Ensuite, Brousseau introduit un nouvel élément : la notion de milieu. Si d’un côté les deux premiers éléments sont remplacés par une autre approche plus conceptuelle, mais qui garde un lien fort avec les instances initiales (élève/sujet apprenant et savoirs/connaissances), d’un autre côté, la notion de milieu (milieu matériel, milieu social, etc.) désigne non seulement le processus d’adaptation de l’élève à l’environnement physique où l’apprentissage a lieu, mais aussi les moyens matériels d’appui au processus (y compris les moyens numériques) et l’environnement social de sa formation.

En outre, Brousseau indique que cette situation comporte des « phénomènes d’apprentissage » (Brousseau, 2000, p. 7) qui ne sont pas pris en compte dans son propre triangle didactique, notamment les expériences personnelles (J. Piaget, 1969), le rôle des stimuli (Skinner, 1938) et le rôle du milieu socioculturel (Vygotsky, 1934).

Par conséquent, il propose un troisième scénario d’enseignement-apprentissage, un schéma quadripolaire à six facteurs.

Figure 13 L'hexagone didactique (idem)

Dans l’hexagone didactique proposé par Brousseau (Figure 13), l’aspect connaissances/savoir scolaire est désigné comme le pôle 1 et l’aspect environnemental milieu, matériel, social représente le pôle 2. Le pôle 3 désigne l’élève comme sujet apprenant et le pôle 4 le système éducatif. L’hexagone ainsi représenté, permet une visualisation des relations observées dans les processus didactiques ainsi que les notions socioculturelles identifiées à chaque élément de cette relation. A la fin, si tout se passe bien, un certificat d’acquisition d’un certain nombre de connaissances (qui forment le savoir scolaire) sera décerné à l’élève qui redevient alors l’élément institutionnel du scénario.

Cet hexagone propose une synthèse des aspects liés au processus d’enseignement-apprentissage (la didactique), avec des aspects que nous considérons plutôt liés à la pédagogie et à la cognition.

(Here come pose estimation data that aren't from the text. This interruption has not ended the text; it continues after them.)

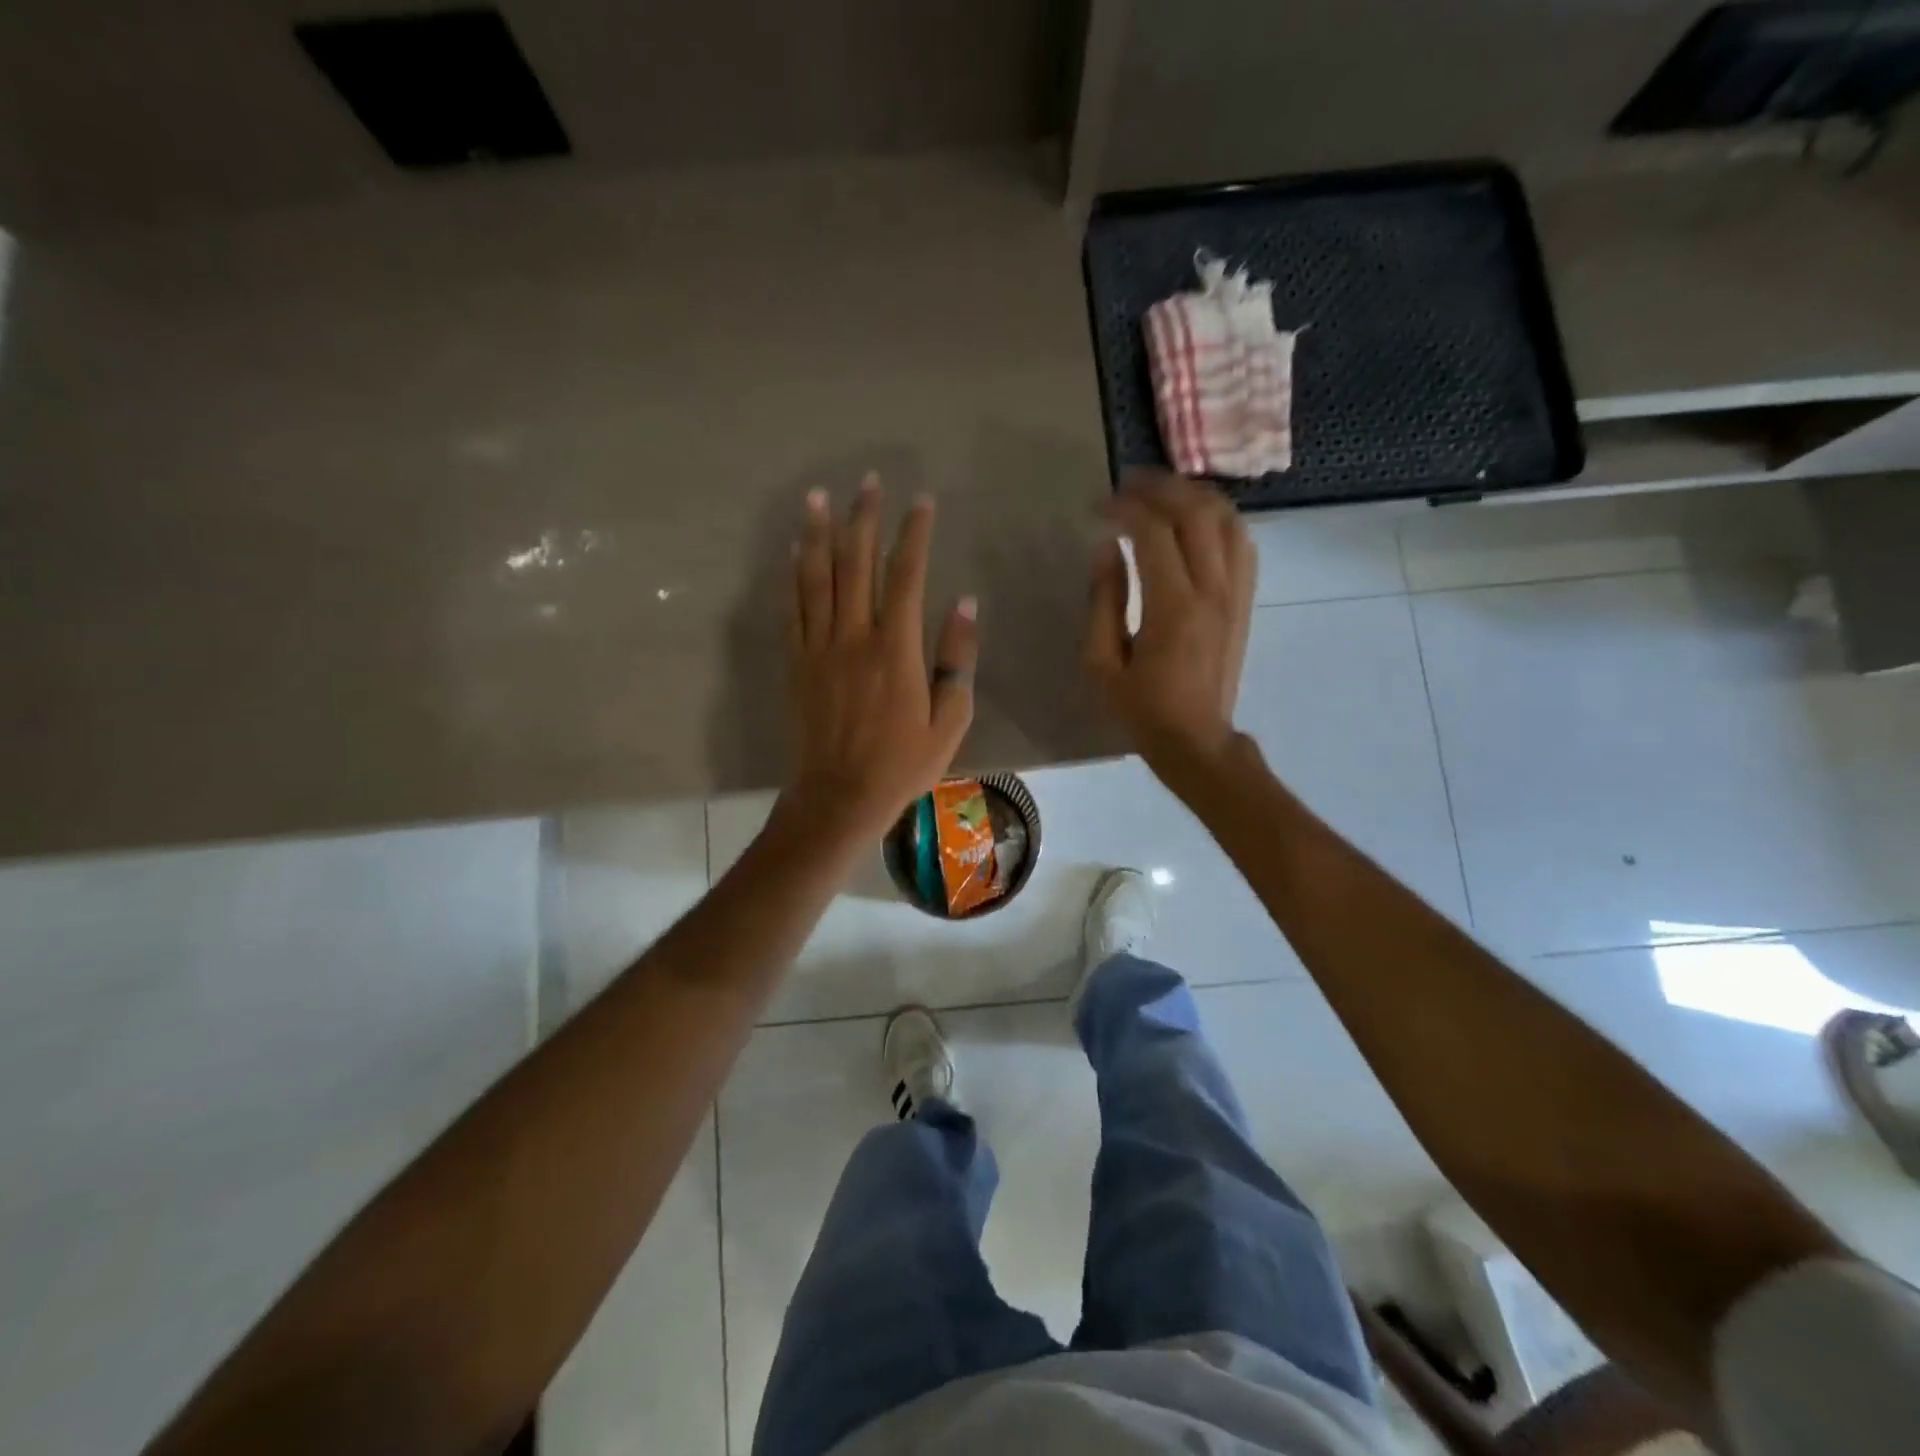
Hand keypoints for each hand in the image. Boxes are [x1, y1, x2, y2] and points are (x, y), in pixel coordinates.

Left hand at [781, 474, 978, 844]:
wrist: (839, 797)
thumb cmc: (903, 765)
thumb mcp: (950, 720)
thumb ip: (958, 659)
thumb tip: (964, 603)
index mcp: (896, 650)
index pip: (906, 576)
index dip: (913, 534)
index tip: (921, 502)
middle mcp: (853, 638)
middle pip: (855, 564)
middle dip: (863, 519)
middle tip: (868, 482)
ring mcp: (818, 648)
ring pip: (815, 578)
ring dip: (817, 534)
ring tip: (818, 497)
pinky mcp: (796, 663)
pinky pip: (792, 609)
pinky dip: (792, 576)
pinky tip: (791, 552)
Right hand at [1085, 470, 1254, 776]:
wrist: (1196, 740)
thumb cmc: (1141, 709)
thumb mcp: (1102, 664)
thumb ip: (1103, 602)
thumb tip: (1106, 549)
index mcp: (1172, 608)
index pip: (1154, 533)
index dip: (1125, 508)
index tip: (1099, 506)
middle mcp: (1212, 591)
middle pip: (1197, 512)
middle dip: (1161, 487)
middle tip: (1129, 484)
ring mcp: (1236, 594)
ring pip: (1228, 520)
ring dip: (1195, 495)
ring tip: (1162, 492)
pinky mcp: (1245, 601)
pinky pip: (1243, 543)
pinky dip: (1220, 519)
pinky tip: (1197, 520)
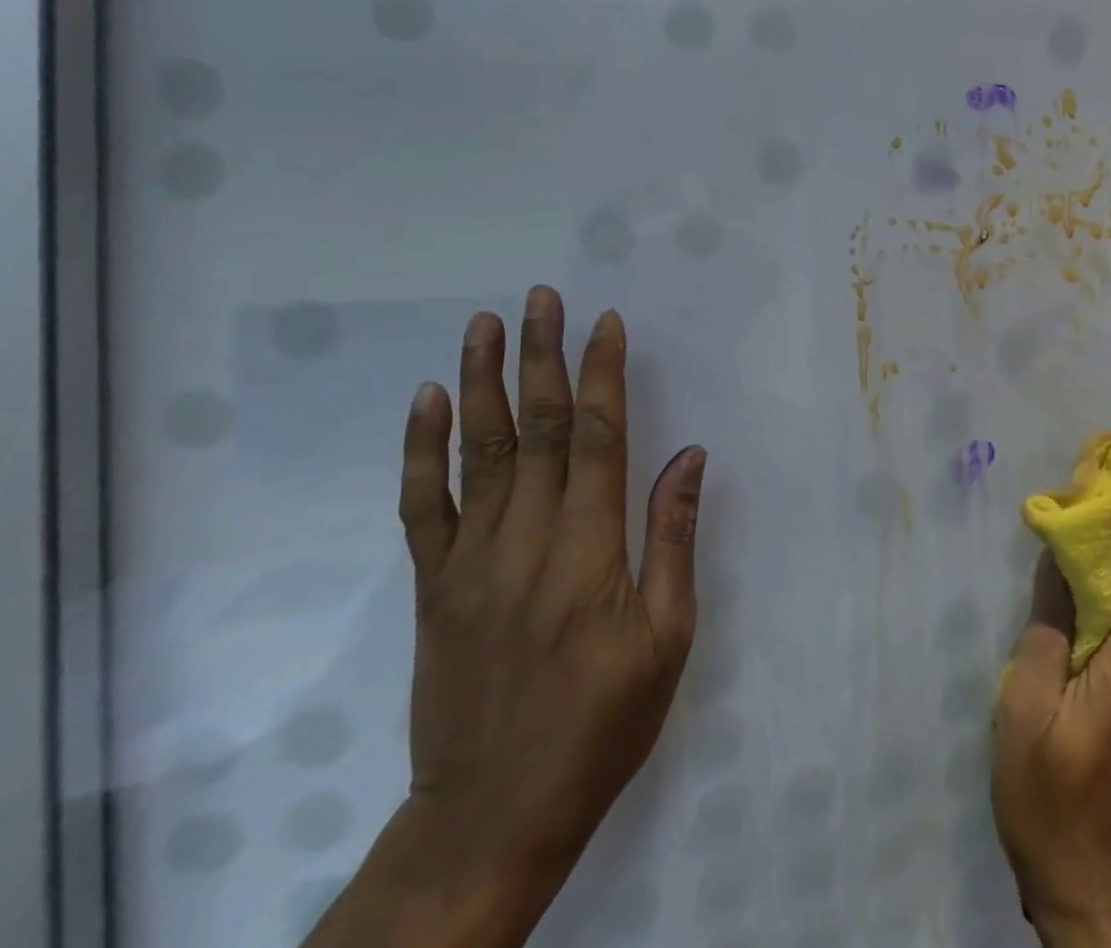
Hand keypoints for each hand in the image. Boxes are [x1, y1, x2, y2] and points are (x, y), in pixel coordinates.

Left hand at [302, 287, 706, 947]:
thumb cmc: (601, 724)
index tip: (606, 323)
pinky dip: (423, 449)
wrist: (493, 814)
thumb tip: (688, 455)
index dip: (602, 374)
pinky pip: (422, 506)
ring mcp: (471, 560)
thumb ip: (672, 539)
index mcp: (589, 550)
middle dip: (541, 355)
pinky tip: (430, 400)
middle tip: (542, 297)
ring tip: (486, 324)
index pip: (596, 437)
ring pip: (477, 452)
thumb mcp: (666, 638)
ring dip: (482, 381)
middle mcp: (526, 539)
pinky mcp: (435, 585)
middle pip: (534, 428)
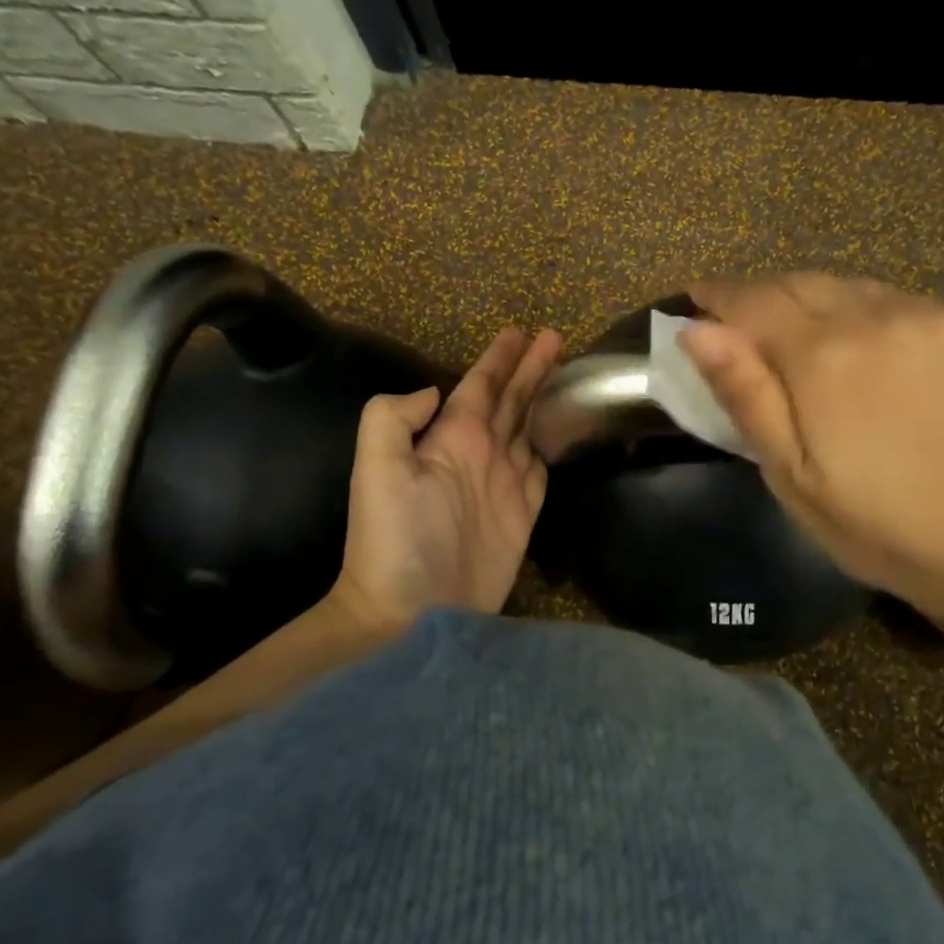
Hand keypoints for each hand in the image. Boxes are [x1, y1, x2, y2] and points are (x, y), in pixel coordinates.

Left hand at [329, 327, 562, 631]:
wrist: (410, 612)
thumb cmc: (396, 538)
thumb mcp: (377, 467)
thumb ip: (395, 417)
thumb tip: (436, 392)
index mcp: (450, 437)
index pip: (480, 385)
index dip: (500, 358)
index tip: (522, 331)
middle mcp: (479, 454)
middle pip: (511, 400)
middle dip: (531, 369)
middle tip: (556, 338)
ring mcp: (502, 485)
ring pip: (529, 429)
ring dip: (544, 401)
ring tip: (565, 376)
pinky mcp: (522, 516)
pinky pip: (542, 471)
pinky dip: (552, 449)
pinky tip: (561, 433)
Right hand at [680, 273, 943, 622]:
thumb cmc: (877, 525)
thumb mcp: (791, 476)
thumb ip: (745, 395)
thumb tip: (696, 332)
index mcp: (822, 357)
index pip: (752, 301)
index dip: (718, 296)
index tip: (695, 298)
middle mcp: (873, 317)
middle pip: (798, 283)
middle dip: (759, 295)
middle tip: (736, 320)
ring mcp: (926, 317)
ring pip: (845, 286)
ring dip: (807, 299)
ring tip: (791, 331)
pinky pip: (891, 300)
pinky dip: (857, 309)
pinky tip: (857, 344)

Pour consolider nos observations sur les différences entre le champ didactique et le champ pédagogique, nous proposons de considérer le modèle systémique d’Altet (2001, p.42).

Figure 14 Le modèle systémique d'Altet (Rézeau, 2001, p. 42)

Dans le modèle systémique d’Altet (Altet, 2003), les cinq principaux éléments sont l’apprenant, l’enseignant, le savoir, la situation d’enseignement-apprentissage et la finalité. Les interactions entre ces éléments forment une dynamique de régulation qui, selon Altet, est de « l’ordre du flux, de l’énergie et du temps » (Altet, 2003 cité par Rézeau, 2001, p. 42).

« Il nous apparaît que la diversité des éléments qui composent ce système complexe qu’est la situation d’enseignement-apprentissage, ainsi que les interactions fortes qui lient ces éléments entre eux, rendent l’approche systémique particulièrement appropriée à l’étude d’un tel système. » (Rézeau, 2001, p. 43)

Trois aspects du modèle de Altet ressortent de manière plus marquée par rapport aux précédents : une délimitation explicite du champ de la pédagogie et du champ de la didactique, la situation d’enseignement-apprentissage comme un des composants du modèle, et composant et l’absorption de l’institution par la figure de l’enseignant, la fusion des rôles élève et sujet apprenant dans la figure unique de l’apprenant.

Dans la partie supérieure du modèle se situe la communication entre l’élève et l’enseignant ainsi que toute la dynamique déjà traitée dans le triangle pédagogique.

Cela constitue le champ de la pédagogie. La partie inférieure du modèle abrite le savoir et les relations qu’élèves et enseignants établissent avec cet élément. La finalité de la situation didactique justifie toutes les interactions et détermine les savoirs à apprendre.

La juxtaposition de ces approches est, à notre avis, susceptible de contribuer à l’identification des aspects qui distinguent pédagogie et didactique et nous permet de

délimiter suffisamment le champ de la didactique pour introduire les théories qui le constituent.